====== 本文 ======

私は中学生になり、妹は二歳になりました。兄は高校生になり、忙しい中でも私との約束を守る人でした。
ある日、部活で疲れているのを知りながらも、「約束してたよね、一緒にゲームしよう」と言うと、「いいよ」と快く応じてくれました。その背中を見て、優しさとは自分を犠牲にしても人を思いやることだと、学びました。
しかし、私は妹との約束を忘れてしまったことがあります。
ある日の夕方、満面の笑みで私の帰宅を待ち、おままごとに誘ってきました。「後でね」と言うと、妹は嬉しそうに「うん」と返事をしました。宿題や友人との連絡に気を取られているうちに、その約束を忘れてしまいました。
夕食時、「きらい」と言われ、胸が締め付けられました。その言葉には、彼女なりの真剣な気持ちが込められていました。「ごめんね、ご飯を食べてから一緒に遊ぼうね」と謝ると、妹は強く手を握り返し、笑顔を見せてくれました。その温もりが戻ったとき、言葉だけではなく、行動で気持ちを示す大切さを学びました。
約束はただの言葉ではありません。それは相手を信じ、思いやる行動そのものです。両親からは信じること、兄からは人を思いやること、妹からは言葉の重みを教わりました。これから私は、誰かにとっての「約束を守る人」になりたいと思います。約束を守ることで、人との絆が深まり、互いの心が結びつくからです。
優秀賞「やくそくのやくそく」
千葉県柏市 阿知 奈尚さん(小1)
わたしは、ほいくえんのときは、はずかしがりやのひと見しりで、じぶんからおともだちになってほしいといったことがなかったけど、小がくせいになって、はじめてじぶんからおともだちになってくださいといった子がいます。そして、いまではその子と一ばんのなかよしになりました。いつもじかんをわすれるくらいいっしょにあそんでいます。すきなえ本やすきなたべものもおなじで、はなしもあうし大すきなおともだちです。
でも、一つだけきらいなところがあります。それは、やくそくをまもってくれないことです。このまえもまちあわせのやくそくをやぶられました。もしかして、きらわれているのかもとかんがえるようになって、かなしい気もちになりました。モヤモヤした気もちのままではいやなので、おもいきって「どうしてまちあわせのばしょに、きてくれなかったの」ってきいたら、「ごめんね、わすれていたの」といっていました。

====== 資料 ======

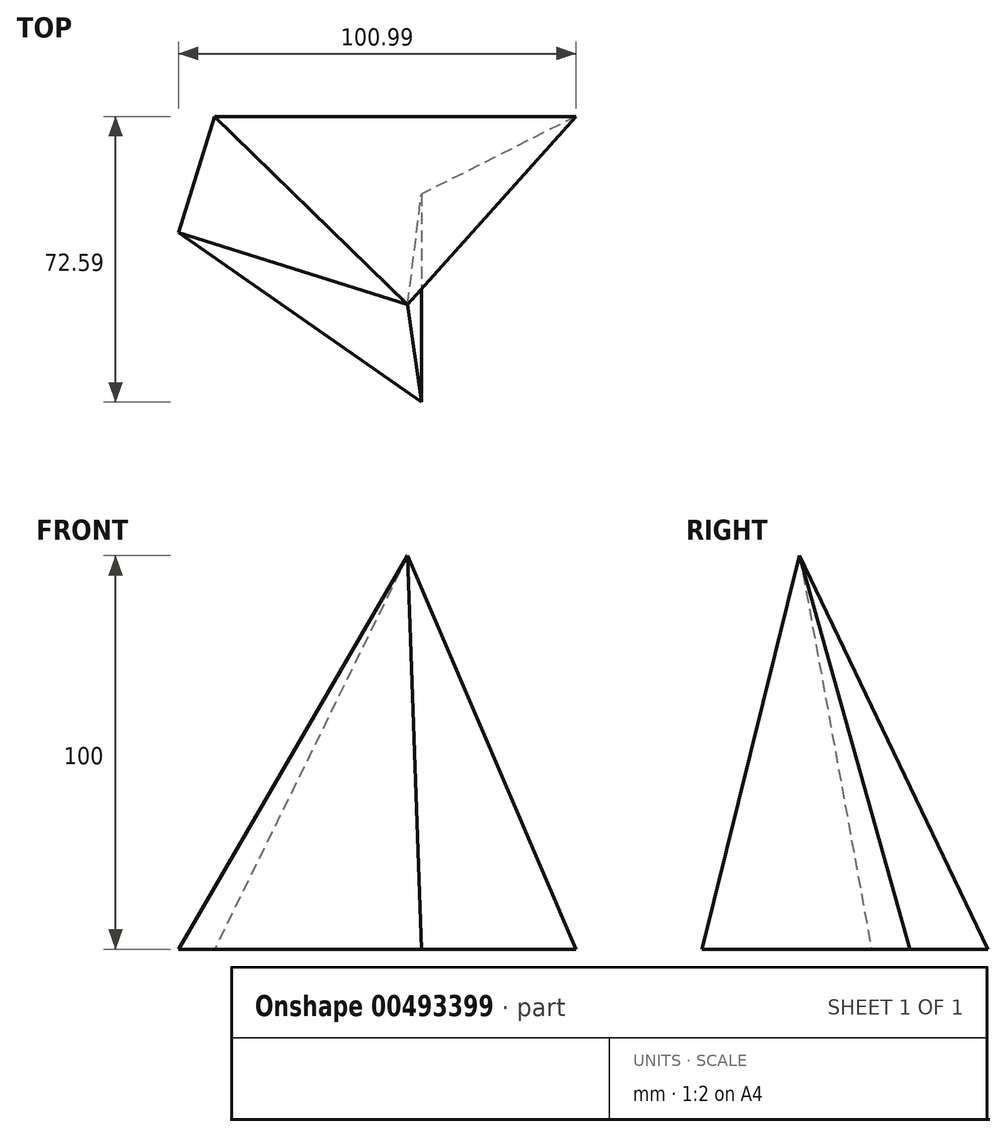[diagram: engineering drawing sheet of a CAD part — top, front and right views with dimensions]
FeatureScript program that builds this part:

======

本文の筆者が兄から教わったこととして挙げているものは何か、答えよ。

人を思いやること。